親の在宅介護に限界を感じ始めた、あるいは周りに頼れる人がおらず将来に不安を感じ始めた。こうしたとき、有料老人ホームへの入居を考える人は多いだろう。
だが、各ホームの質や特色は千差万別。中には従業員不足や経営の問題によって、入居者が暮らしづらい「悪質」ホームも存在するのが実態だ。

 そこで「週刊ダイヤモンド」では、介護が必要になった家族のために、あるいは自分のために有料老人ホームを探す際、役に立つランキングを作成した。数多くあるホームから候補を絞り込むときの目安として参考にしてほしい。

 ランキングの対象となるのは、施設が介護サービスを提供する介護付き有料老人ホーム(特定施設入居者生活介護)であり、入居定員20人以上、開設後2年以上を経過しているホームである。

 対象エリアは介護付きホームが200以上ある都道府県(北海道、埼玉県、千葉県、東京都、神奈川県、愛知県、大阪府、兵庫県、福岡県)に絞った。

各自治体とも、主に要介護状態の人が入る「介護型」と、ある程度身の回りのことが自分でできる人が入る「自立混合型」に分けて、ランキングを作成している。さらに、東京都と神奈川県は、介護型を「5年総費用」の額が2000万円以上と同未満に分類した。

▶ **収録一覧**:
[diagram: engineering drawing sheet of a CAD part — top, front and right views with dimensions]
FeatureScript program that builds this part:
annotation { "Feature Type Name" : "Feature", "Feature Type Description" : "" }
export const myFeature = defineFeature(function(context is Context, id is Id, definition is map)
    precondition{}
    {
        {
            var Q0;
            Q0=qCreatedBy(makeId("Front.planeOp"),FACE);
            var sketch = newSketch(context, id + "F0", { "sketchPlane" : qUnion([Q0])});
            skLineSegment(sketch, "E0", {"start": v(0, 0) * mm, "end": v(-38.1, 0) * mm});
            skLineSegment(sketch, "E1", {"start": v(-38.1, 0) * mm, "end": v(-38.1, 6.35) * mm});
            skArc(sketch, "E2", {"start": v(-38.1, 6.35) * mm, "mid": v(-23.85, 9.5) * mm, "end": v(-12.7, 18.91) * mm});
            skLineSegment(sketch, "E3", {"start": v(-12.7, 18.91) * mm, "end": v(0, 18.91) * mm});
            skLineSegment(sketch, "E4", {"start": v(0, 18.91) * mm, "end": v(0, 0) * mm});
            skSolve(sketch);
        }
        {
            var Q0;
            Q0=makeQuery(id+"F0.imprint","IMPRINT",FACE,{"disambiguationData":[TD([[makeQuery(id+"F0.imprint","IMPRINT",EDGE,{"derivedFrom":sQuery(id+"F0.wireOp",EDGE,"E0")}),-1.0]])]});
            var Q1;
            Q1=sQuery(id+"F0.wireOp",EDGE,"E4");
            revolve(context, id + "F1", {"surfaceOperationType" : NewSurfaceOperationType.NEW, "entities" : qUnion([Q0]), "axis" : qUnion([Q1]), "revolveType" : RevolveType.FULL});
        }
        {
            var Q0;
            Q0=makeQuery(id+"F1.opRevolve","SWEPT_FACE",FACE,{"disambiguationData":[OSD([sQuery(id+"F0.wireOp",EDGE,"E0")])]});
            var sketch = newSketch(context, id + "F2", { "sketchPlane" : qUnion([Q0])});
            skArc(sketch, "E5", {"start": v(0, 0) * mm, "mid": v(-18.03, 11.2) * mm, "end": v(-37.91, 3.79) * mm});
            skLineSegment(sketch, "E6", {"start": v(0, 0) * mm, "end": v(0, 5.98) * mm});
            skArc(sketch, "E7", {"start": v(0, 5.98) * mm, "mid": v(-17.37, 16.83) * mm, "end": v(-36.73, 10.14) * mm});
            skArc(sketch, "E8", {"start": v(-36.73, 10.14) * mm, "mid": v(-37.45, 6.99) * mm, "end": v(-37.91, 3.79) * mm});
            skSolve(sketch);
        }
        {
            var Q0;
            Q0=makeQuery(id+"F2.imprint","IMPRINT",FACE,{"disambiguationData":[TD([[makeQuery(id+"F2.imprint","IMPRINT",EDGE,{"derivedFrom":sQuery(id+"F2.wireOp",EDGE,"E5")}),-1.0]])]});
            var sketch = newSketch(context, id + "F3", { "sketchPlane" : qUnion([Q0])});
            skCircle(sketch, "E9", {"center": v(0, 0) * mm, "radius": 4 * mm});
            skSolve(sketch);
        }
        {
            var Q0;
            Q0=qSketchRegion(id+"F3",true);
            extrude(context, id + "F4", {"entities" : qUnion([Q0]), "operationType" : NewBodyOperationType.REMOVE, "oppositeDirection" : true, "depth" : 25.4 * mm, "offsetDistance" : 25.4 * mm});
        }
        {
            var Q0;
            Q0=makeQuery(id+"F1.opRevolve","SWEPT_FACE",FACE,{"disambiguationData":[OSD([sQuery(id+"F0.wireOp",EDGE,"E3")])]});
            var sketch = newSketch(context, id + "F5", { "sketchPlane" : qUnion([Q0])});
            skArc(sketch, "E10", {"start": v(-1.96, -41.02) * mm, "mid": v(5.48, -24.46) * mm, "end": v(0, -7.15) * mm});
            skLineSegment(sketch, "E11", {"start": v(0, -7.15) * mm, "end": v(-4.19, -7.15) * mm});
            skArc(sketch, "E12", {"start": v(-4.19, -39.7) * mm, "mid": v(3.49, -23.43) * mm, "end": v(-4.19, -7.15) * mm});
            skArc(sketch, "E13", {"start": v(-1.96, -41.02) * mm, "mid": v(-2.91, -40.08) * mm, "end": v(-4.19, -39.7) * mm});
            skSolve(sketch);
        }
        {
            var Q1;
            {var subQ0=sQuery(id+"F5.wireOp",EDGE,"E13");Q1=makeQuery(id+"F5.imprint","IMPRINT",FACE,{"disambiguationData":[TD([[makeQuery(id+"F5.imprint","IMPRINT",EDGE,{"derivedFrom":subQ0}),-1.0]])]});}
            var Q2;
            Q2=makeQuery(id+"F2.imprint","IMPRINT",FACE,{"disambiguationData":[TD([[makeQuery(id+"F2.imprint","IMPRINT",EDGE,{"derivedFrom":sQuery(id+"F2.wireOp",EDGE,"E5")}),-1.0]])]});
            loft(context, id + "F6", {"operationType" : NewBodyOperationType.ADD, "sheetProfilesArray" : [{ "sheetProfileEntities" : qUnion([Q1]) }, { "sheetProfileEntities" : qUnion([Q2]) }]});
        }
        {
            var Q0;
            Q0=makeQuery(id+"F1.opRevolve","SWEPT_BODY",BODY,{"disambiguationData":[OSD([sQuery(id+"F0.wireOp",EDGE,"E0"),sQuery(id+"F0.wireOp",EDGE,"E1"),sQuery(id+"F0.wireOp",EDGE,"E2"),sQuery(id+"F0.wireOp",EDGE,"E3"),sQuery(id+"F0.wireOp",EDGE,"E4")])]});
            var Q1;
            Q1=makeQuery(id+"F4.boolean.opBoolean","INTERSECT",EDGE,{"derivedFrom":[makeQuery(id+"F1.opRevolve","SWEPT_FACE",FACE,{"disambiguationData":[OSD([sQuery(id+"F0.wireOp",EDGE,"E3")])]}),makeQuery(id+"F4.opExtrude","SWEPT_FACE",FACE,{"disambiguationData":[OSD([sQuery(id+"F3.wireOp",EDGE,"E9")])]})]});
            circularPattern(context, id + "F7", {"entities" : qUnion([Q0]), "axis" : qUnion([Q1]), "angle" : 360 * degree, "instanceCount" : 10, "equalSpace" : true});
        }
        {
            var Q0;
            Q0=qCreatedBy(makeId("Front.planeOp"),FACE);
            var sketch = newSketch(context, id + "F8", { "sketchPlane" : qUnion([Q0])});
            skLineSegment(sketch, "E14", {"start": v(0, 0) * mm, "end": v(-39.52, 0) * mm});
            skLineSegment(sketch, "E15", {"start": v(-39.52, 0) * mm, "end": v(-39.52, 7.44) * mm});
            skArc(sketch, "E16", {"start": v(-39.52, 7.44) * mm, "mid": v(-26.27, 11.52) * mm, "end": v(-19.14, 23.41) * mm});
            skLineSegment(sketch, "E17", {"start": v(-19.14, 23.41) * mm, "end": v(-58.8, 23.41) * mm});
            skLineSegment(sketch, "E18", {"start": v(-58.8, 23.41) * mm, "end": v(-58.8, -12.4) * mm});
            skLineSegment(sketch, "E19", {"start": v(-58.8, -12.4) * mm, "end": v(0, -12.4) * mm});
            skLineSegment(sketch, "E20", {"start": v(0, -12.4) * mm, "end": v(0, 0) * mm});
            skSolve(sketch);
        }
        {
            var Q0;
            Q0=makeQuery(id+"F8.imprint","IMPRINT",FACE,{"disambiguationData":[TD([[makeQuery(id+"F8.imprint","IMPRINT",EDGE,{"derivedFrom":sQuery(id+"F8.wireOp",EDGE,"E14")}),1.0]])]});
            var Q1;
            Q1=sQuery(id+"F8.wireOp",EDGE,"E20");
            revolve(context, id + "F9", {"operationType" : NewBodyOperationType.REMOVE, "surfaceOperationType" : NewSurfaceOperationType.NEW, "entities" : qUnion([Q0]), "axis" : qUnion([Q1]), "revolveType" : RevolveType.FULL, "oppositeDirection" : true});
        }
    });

▶ **設問 1**: 次の(a)〜(c)は上の抜粋と合っていますか。それぞれ「はい」か「いいえ」で答え、決め手となる抜粋の語句を一字一句そのまま引用してください。(a) ランキングの対象は、入居定員20人以上のホームである。(b) 対象エリアには京都府も含まれる。(c) 東京都と神奈川県では、介護型が「5年総費用」の額によってさらに分類されている。
▶ **設問 2**: 上の抜粋のうち、「だが、各ホームの質や特色は千」を含む語句で始まり「知県、大阪府、兵庫県、福岡県)に絞った。」で終わる部分を、一字一句違えずに引用してください。

▶ **模範解答 1**:
(a) はい:「入居定員20人以上、開設後2年以上を経過しているホームである」
(b) いいえ:「対象エリアは介護付きホームが200以上ある都道府県(北海道、埼玉県、千葉県、東京都、神奈川県、愛知県、大阪府、兵庫県、福岡県)に絞った」
(c) はい:『東京都と神奈川県は、介護型を「5年総費用」の額が2000万円以上と同未満に分類した』

▶ **模範解答 2**:
だが、各ホームの質や特色は千差万別。中には従業員不足や経営の問題によって、入居者が暮らしづらい「悪質」ホームも存在するのが実態だ。

 そこで「週刊ダイヤモンド」では、介護が必要になった家族のために、あるいは自分のために有料老人ホームを探す際、役に立つランキングを作成した。数多くあるホームから候補を絞り込むときの目安として参考にしてほしい。

 ランキングの対象となるのは、施設が介護サービスを提供する介護付き有料老人ホーム(特定施設入居者生活介護)であり、入居定員20人以上、開設後2年以上を経過しているホームである。

 対象エリアは介護付きホームが200以上ある都道府県(北海道、埼玉県、千葉県、東京都、神奈川県、愛知県、大阪府、兵庫県、福岡県)に絞った。